If there were any doubts the House would pass the revised $700 billion bailout package, they were quickly resolved when the unemployment figures for September came out in advance of the vote.

The rate was unchanged at 6.1 percent but that masked the real damage to the economy — a loss of 159,000 jobs last month, the most in five years and far more than analysts expected. It was the ninth straight month that the economy shed jobs, bringing the total for the year to 760,000, a number the Associated Press called "staggering."

The White House is usually quick to try to put a positive spin on economic news but this time it limited itself to a fact sheet listing the reasons the House should pass the bailout package, which the House quickly did even though it was in large measure basically the one the lawmakers had rejected Monday.

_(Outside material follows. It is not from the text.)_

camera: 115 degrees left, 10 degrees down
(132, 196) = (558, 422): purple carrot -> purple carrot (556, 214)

The bailout was poorly explained to the public and easily demagogued as a taxpayer-financed rescue of Wall Street fat cats done in by their own greed. The lawmakers, especially the 133 Republicans who provided the margin of defeat, were quickly chastened by a record plunge in the stock market and the evaporation of over a trillion in paper wealth.

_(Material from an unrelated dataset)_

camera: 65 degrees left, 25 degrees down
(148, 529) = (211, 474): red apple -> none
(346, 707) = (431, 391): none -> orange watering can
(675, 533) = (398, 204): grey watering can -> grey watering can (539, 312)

And their constituents also came to see the connection between the bailout and their own ability to get loans for homes, college tuition, cars, small businesses and consumer purchases. The bailout that had gone down, 208 to 225, passed easily, 263 to 171.

President Bush made a brief appearance to say he would sign quickly the bill. But it is already late in the game. If the country is not already in a recession, it certainly seems headed there. Some economists see unemployment at 7 percent or above deep into next year, and if the bailout doesn’t work the government has little left in its arsenal.

These are the last unemployment figures before the November elections, and they underscore the fact that the presidential campaign is now down to almost a single issue — the economy.